As he says, it is not an especially edifying spectacle. But it is better than what was there before. Is it callous to think that industrial accidents – even tragedies – are, to put it in unfortunate terms, a price worth paying for this improvement? Perhaps it is. Capitalism can be a brutal mistress. But, viewed as dispassionately as possible, it is a price the Bangladeshis themselves are prepared to pay.

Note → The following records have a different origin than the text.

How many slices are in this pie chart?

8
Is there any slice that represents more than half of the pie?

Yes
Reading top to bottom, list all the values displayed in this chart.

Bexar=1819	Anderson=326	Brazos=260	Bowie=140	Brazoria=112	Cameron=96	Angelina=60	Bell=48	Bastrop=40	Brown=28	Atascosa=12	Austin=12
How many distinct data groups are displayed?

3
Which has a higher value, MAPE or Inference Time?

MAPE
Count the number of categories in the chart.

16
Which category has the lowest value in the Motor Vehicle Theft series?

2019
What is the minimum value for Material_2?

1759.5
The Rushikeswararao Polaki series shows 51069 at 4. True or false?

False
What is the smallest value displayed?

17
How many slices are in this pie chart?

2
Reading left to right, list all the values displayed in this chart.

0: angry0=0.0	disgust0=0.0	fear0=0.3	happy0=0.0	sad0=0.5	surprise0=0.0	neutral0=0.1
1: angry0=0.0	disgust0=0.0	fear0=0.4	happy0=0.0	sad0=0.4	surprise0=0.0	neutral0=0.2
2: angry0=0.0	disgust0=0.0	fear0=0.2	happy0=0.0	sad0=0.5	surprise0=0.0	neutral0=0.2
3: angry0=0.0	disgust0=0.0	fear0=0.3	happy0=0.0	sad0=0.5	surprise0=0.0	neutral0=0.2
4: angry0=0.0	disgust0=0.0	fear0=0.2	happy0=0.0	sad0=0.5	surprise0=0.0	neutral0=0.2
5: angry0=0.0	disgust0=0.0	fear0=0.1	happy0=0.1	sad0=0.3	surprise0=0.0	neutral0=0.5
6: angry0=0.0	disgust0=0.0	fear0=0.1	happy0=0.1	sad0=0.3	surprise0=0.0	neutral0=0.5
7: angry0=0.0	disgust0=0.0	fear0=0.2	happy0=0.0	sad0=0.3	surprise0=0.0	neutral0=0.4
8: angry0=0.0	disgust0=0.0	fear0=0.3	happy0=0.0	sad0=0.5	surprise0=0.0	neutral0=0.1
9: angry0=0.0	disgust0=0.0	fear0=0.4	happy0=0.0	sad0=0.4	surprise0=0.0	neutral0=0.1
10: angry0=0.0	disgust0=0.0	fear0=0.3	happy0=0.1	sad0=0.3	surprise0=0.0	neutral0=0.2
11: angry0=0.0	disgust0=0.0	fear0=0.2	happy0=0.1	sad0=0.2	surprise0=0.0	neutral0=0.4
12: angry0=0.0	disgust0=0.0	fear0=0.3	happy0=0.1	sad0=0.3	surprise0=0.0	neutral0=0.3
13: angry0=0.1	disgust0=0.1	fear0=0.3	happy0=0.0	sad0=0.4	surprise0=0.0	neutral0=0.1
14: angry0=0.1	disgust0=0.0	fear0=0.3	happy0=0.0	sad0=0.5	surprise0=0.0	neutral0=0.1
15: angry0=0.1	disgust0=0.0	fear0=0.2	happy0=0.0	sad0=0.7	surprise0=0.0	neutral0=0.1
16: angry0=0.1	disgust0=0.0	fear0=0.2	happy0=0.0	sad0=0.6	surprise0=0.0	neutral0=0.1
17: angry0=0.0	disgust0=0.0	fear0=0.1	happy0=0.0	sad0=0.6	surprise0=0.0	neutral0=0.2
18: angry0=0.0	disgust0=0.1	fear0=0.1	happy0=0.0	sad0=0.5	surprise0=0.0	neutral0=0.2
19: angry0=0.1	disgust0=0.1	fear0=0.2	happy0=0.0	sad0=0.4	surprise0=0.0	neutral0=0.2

And, as Krugman suggests, increased competition and higher wages actually helps to drive standards up, not down. Could things be better still? Of course they could. But they could be and until very recently were very much worse too. As Krugman, again, wrote:
The advantages of established First World industries are still formidable. The only reason developing countries have been able to compete with those industries is their ability to offer employers cheap labor. Deny them that ability, and you might well deny them the prospect of continuing industrial growth, even reverse the growth that has been achieved. And since export-oriented growth, for all its injustice, has been a huge boon for the workers in those nations, anything that curtails that growth is very much against their interests. A policy of good jobs in principle, but no jobs in practice, might assuage our consciences, but it is no favor to its alleged beneficiaries.
I think he’s right. Perhaps this is a chillingly bloodless way of looking at the world. It certainly challenges western self-righteousness. That self-righteousness is, in the end, based upon a kind of guilt. We feel bad that we benefit from the labour of Bangladeshis toiling in conditions that we would deem unacceptable in this country. But human development moves unevenly and what is appropriate, sensible or useful for one country at one stage of its improvement may not be appropriate, sensible or useful for another country at quite another stage.
Moreover, the beneficiaries in the west of all this cheap labour are not just large corporate concerns but, also, our own poor who would otherwise have to spend a greater proportion of their own meagre resources on clothing. This may not be the biggest point in the world but it is not an entirely trivial one either.
These deaths in Bangladesh are awful. There are good reasons for hoping that rapacious western countries take a bigger, closer, interest in the conditions under which their sub-contracted labourers toil. But western fastidiousness or guilt should not blind us to the fact that grim as they may be these sweatshops – and globalised capital – have been a force for good.